Templates for in vitro transcription were cloned into pBluescript KS(+) and transcribed by either T7 or T3 RNA polymerases according to the manufacturer’s protocol (Megascript T7 and T3 kits, Ambion). prg-1 cDNA served as the experimental RNA for injection, whereas pBluescript KS(+) RNA was used as a negative control. RNA integrity was determined by gel electrophoresis; concentration was determined by a combination of UV spectrophotometry and ethidium bromide staining. Injections used an equimolar mixture of uncapped sense and antisense RNA at a concentration of 10 mg/ml. Gonadal injections of wild-type N2 Bristol hermaphrodites was done as described in Mello and Fire (1995). After recovery and transfer to standard solid medium, injected animals were transferred to fresh culture plates at 24-hr intervals to facilitate the identification of phenotypic differences. Germ lines of progeny produced between 6 and 48 hr after injection were examined for gamete differentiation either by DAPI staining or fertility. For DAPI analysis, adult hermaphrodites displaying RNAi-induced phenotypes were fixed overnight in Carnoy’s solution (60% ethanol; 30% acetic acid; 10% chloroform; Sulston and Hodgkin 1988). The mitotic index is defined as the ratio between the number of prophase, metaphase, anaphase, and telophase nuclei and the total number of nuclei in the MPZ.


We are grateful to Dr.

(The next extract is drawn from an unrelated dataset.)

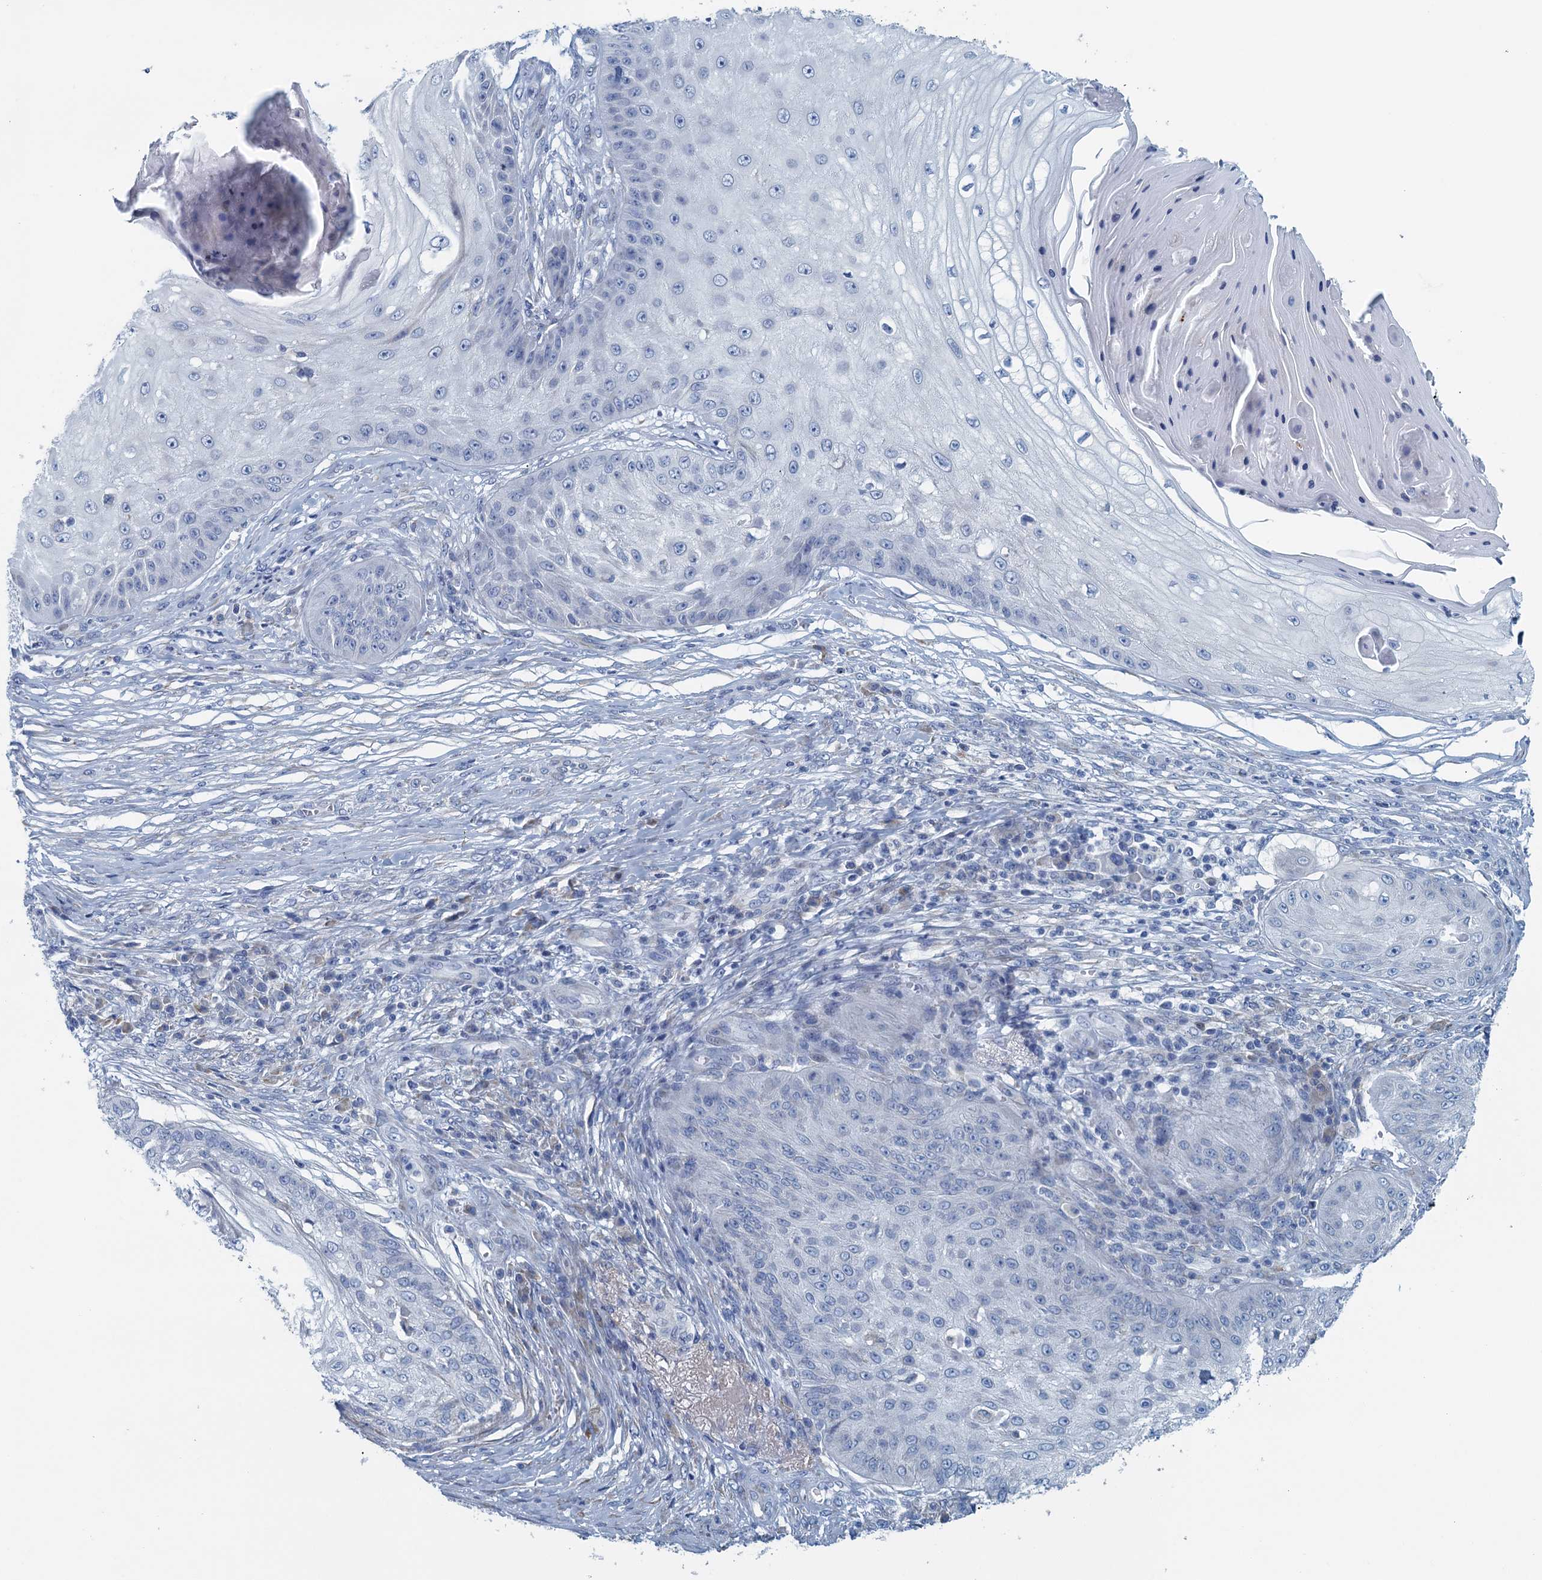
{"staining": {"intensity": "negative", "quantity": "none", "location": "none"}, "tissue": "skin cancer", "cell_type": "Tumor cells", "image_type": "cancer", "snomed": [{"axis": "morphology", "description": "Squamous cell carcinoma, NOS"}, {"axis": "topography", "description": "Skin"}], "caption": "Protein analysis of skin squamous cell carcinoma reveals no significant positivity in tumor cells.", "gene": "C10orf88", "patient": {"sex": "male", "age": 70}}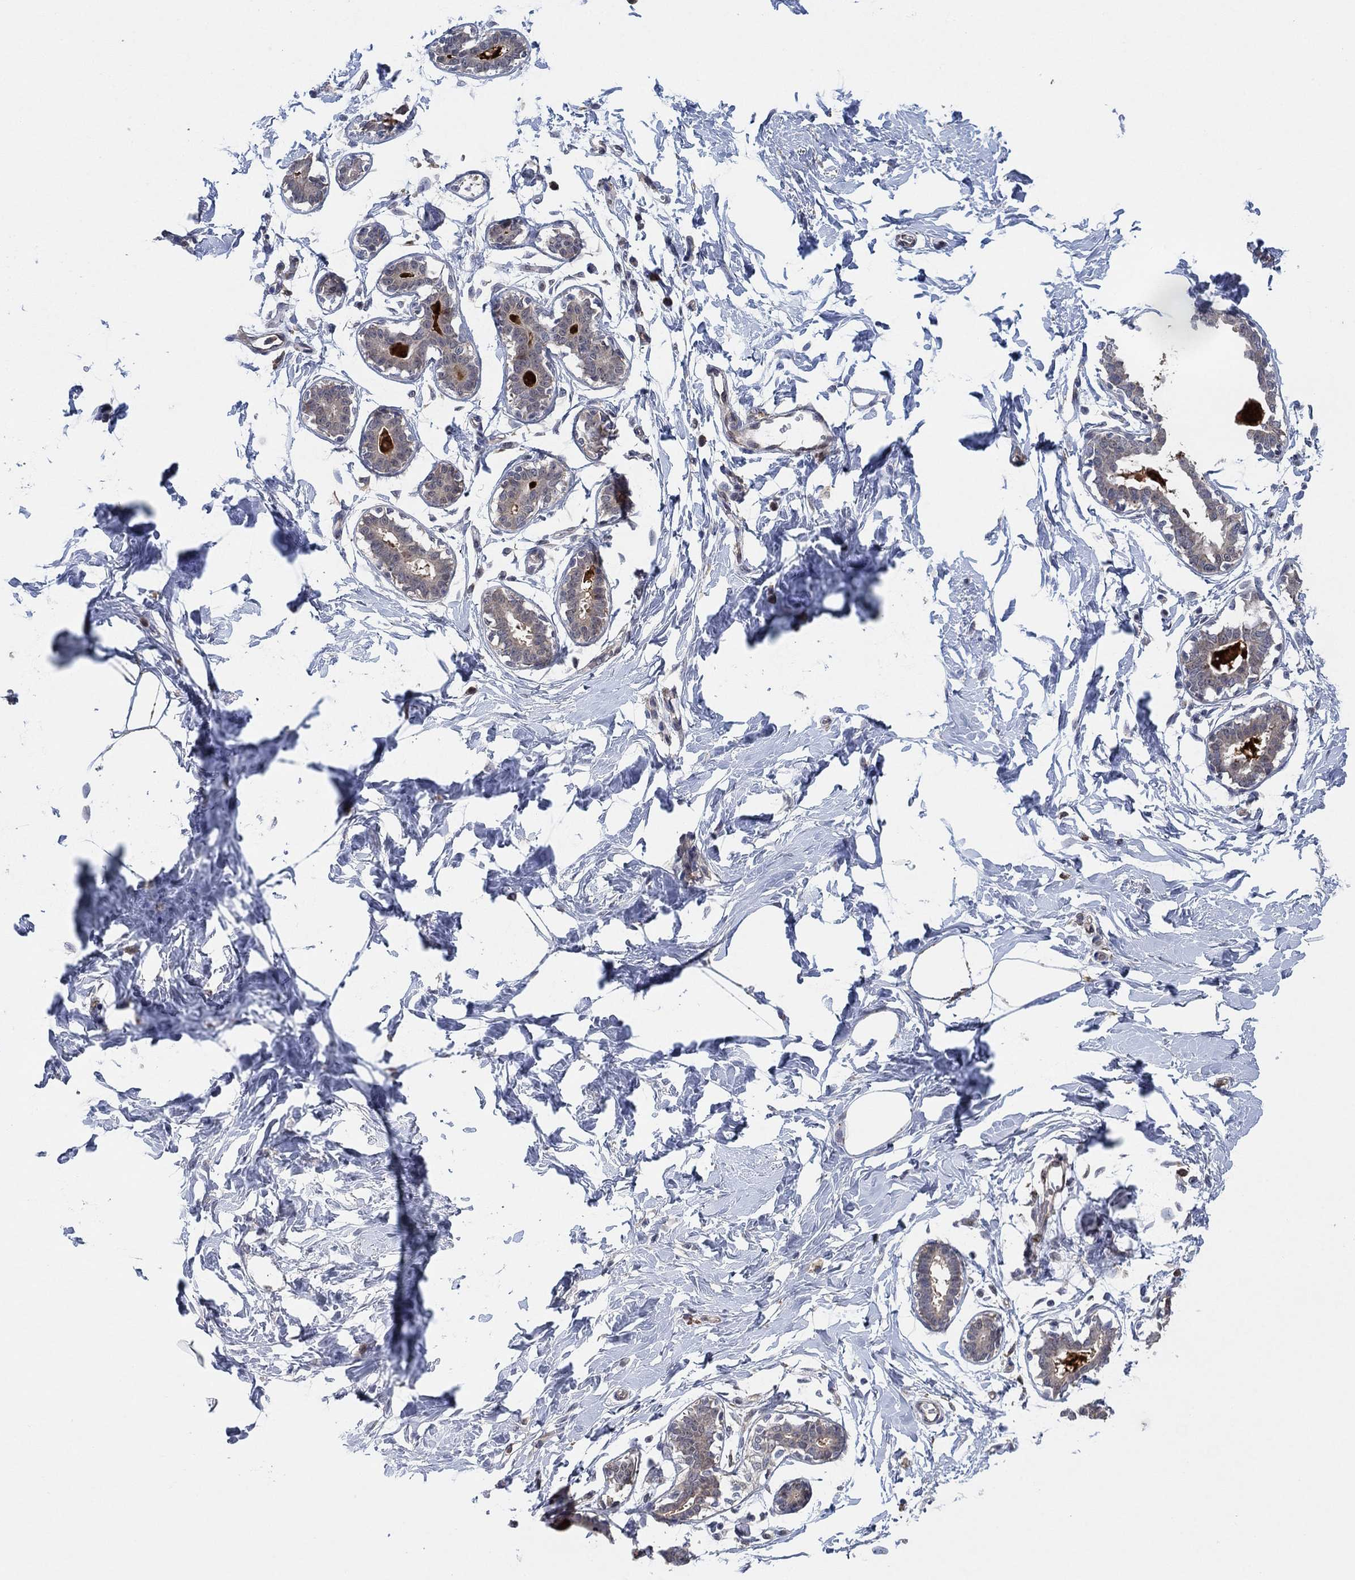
{"staining": {"intensity": "negative", "quantity": "none", "location": "none"}, "tissue": "breast", "cell_type": "Adipocytes", "image_type": "normal", "snomed": [{"axis": "morphology", "description": "Normal tissue, NOS"}, {"axis": "morphology", "description": "Lobular carcinoma, in situ"}, {"axis": "topography", "description": "Breast"}], "caption": "IHC histopathology image of unremarkable breast: human breast stained with DAB (3,3'-diaminobenzidine) displays no significant protein positivity in adipocytes.", "gene": "FES", "patient": {"sex": "female", "age": 35}}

Allan Spradling in whose laboratory H.L. initiated piwi cloning. We are indebted to Dr. Margaret Titus for her enthusiasm and help on the prg project, for generously supporting J.B. through her National Science Foundation grant (MCB-9507376), and for critical reading of the manuscript. We thank Ms. Lin-Hua Song for performing Drosophila germ-line transformation injections, Ms. Wei Deng for sequencing part of hiwi, Dr. Jonathan Friedman for use of his C. elegans injection facility, Dr. Yuji Kohara for providing prg-1 and prg-2 cDNA clones, Drs. Nick Brown and Tulle Hazelrigg for the Drosophila cDNA libraries, Dr. Dan Kiehart for anti-α-spectrin antibodies, Dr. Yuh-Nung Jan for anti-VASA antibodies, and Dr. Rick Fehon for anti-MYC antibodies. D.N.C. was a National Institutes of Health (NIH) predoctoral fellow during part of this work. This work was supported by a NIH grant (HD33760) to H.L., who is a recipient of the David and Lucille Packard Fellowship, an American Cancer Society Junior Faculty Research Award (JFRA-608) and a Basil O’Connor Award (5-FY95-1111) from the March of Dimes Birth Defects Foundation.

The publication costs of this article were defrayed in part by payment of page charges. This article must therefore be hereby marked ‘advertisement’ in accordance with 18 USC section 1734 solely to indicate this fact.

Note added in proof

Note added in proof

The genomic and cDNA sequences of piwi, as well as the cDNA sequence of hiwi, have been submitted to GenBank under accession nos. AF104355, AF104354, and AF104260, respectively.